The show’s engine is Taylor’s powerful expressive performance. Even for me, a person whose ASL skills stop just past fingerspelling, it was easy to tell what Eurydice was thinking and saying through the show before her echo spoke. She was so clear and specific in showing her thought process, reactions to fellow actors, and vitality in each moment that she was a spectacle unto herself. Working in tandem with Khajavi, the pair looked more like sisters reacting independently than a synchronous duo. In one particularly potent scene, Eurydice is pursued by a character simply called “A Nasty Man,” played by Matthew Mencia. He intentionally steps between the two halves of Eurydice and does not allow her to respond as a whole being. The result of this directorial choice from Echeverria and Mencia’s performance was a great deal of dramatic tension, as he is clearly aiming to take advantage of her by isolating Eurydice’s halves. Taylor and Khajavi were otherwise inseparable, and still distinct in playing the part of Eurydice. It was a masterful performance.
The pace of the show was slow, but humor abounded in the play, and it never felt dull. Each character took an almost pointedly thoughtful approach to their work resembling what is often seen in theatre for young audiences. This choice was appropriate, as they found levity in heavy subject matter and joy in simple moments. The language of Eurydice is so simple that it would be easy to do poorly by glossing over lines or rushing it. The ensemble was directed to treat each line with care, and they did so making each word and gesture count in telling a hard story. It was so clear that at the end, my son was talking about how Eurydice reminded him of Ophelia in the production of Hamlet we saw last year. The themes of death, suicide, and assault were crystal clear without being alienating or jarring. I cannot praise effusively enough how effective this was to me as a theatre maker and parent.

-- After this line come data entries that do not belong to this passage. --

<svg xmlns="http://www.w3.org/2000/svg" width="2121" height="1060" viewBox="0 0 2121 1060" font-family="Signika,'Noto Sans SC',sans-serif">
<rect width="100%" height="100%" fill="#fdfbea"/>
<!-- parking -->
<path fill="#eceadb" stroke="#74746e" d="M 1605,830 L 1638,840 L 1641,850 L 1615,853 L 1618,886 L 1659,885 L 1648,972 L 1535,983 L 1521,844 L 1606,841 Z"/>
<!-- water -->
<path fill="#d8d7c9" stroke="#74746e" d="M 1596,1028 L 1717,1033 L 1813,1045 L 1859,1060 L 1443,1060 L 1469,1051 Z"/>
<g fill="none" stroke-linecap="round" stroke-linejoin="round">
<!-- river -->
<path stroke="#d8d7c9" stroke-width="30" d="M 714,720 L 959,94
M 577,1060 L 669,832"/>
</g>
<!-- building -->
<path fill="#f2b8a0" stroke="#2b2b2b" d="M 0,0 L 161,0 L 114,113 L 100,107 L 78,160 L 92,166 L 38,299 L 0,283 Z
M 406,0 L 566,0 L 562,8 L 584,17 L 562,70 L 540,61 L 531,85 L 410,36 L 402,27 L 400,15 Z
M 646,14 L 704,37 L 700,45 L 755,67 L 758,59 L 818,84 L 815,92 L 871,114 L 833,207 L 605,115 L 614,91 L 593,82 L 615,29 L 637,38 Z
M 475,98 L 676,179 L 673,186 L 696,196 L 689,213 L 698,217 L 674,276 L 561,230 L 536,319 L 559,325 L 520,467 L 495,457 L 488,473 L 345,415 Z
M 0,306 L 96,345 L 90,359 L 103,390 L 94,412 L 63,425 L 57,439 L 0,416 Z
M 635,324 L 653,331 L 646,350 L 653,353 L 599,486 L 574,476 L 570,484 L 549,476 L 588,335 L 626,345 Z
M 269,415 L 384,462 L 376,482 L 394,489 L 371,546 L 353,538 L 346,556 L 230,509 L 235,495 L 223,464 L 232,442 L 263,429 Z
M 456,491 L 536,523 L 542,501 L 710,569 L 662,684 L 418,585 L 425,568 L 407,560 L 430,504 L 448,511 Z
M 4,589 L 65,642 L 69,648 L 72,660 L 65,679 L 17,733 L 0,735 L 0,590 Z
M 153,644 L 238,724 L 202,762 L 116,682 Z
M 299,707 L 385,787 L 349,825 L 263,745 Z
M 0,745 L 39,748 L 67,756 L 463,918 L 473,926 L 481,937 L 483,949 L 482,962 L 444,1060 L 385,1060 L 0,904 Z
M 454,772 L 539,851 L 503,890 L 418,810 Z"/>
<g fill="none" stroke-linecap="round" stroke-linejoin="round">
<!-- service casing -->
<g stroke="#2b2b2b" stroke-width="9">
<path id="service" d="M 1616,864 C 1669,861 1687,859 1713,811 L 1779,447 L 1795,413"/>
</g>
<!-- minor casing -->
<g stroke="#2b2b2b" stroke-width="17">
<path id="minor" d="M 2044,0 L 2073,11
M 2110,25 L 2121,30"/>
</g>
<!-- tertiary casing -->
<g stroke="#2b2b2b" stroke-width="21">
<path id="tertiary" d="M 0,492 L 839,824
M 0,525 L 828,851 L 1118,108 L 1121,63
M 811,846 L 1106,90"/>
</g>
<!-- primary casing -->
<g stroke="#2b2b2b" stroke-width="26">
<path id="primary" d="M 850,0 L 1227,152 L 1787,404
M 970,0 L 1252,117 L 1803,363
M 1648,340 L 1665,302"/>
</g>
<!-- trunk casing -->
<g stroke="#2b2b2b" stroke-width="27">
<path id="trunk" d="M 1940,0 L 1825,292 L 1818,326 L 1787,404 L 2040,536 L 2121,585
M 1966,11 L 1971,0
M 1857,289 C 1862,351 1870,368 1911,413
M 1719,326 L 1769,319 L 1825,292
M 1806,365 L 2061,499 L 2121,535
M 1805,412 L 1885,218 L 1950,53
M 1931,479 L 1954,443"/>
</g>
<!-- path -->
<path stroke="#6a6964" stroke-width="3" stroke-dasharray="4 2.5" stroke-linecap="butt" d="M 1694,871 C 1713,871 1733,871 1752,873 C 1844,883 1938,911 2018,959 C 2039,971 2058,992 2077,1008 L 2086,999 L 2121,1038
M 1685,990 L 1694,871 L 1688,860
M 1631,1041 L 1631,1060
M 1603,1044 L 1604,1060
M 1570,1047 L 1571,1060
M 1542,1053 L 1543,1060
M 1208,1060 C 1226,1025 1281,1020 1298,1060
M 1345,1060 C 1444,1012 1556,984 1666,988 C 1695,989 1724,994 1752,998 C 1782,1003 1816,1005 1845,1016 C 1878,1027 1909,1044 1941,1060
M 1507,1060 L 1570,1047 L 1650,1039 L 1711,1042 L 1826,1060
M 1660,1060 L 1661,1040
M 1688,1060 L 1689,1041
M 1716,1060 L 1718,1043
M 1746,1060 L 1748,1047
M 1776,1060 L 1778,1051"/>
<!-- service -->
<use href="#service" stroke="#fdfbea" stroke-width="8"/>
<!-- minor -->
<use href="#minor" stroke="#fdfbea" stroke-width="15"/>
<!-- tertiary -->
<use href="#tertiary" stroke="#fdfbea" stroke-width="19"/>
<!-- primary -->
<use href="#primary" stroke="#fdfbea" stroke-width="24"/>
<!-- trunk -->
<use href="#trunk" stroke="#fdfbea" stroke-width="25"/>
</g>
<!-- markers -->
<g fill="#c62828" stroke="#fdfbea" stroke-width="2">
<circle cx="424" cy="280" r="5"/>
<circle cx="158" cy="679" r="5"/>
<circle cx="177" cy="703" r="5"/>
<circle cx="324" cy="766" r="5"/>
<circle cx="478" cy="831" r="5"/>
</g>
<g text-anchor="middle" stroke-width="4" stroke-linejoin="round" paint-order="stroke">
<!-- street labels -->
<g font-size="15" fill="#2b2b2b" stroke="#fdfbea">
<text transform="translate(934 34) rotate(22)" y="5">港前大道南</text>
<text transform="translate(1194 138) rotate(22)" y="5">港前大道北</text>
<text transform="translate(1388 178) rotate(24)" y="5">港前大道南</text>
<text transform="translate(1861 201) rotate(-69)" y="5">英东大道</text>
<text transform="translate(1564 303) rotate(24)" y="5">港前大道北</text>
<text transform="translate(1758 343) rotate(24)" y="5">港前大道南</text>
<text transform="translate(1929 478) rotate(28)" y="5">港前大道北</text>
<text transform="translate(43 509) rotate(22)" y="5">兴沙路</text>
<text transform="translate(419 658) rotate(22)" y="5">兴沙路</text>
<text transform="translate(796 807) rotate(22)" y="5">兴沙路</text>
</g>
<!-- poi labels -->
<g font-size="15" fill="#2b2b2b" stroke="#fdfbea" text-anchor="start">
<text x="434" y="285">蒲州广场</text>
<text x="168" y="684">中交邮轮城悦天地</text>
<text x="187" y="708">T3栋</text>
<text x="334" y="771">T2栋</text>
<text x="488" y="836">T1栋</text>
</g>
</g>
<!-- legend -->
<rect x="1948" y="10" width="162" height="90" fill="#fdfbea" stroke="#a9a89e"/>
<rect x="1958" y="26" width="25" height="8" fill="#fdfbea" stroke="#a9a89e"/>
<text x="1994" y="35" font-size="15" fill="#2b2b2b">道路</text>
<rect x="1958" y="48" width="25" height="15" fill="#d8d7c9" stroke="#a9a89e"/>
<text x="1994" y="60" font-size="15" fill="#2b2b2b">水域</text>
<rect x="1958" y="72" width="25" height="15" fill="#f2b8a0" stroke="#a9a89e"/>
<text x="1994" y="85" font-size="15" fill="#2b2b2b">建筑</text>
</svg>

I was moved by the performance of Victor Acosta’s ability to play Eurydice’s father. Though Acosta did not appear old enough to have lived through the tragedy of raising a daughter to adulthood and then losing her, he navigated a deep character with ease. I related to him as a father; Acosta so clearly understood the father’s love and goal of making his daughter happy. Each actor in the show was keyed in and hit the right notes, but Acosta especially struck a major chord with my soul.
The technical team aced this production as well. The lights designed by Colter Lincoln were expressive and effective in setting moods and tone. His use of gobos to create texture and color shifts to affect mood was powerful. Similarly, the choice to use shadow puppets (designed by Luke Jensen) and simple props (by Kyle Simons and Sarah Brooder) were strong and effective choices. Just like each word mattered to the performers, no frivolous details were added to a tight and stunning technical presentation of the story. David Knoell’s technical direction was excellent and elevated an already high-caliber show.
Taking my 8-year old was not planned, and I worried that he would be bored. But the opposite happened. SLCC’s production of Eurydice engaged him and moved me to tears. The show excelled at uniting so many challenging production elements. This production of Eurydice stands on the level of any other production in the state, and I would urge readers to see it while you can. There are only so many stories that can make you feel so deeply, and this was one that I felt to my core. I hope SLCC extends the show’s run so I can see it again. Bravo.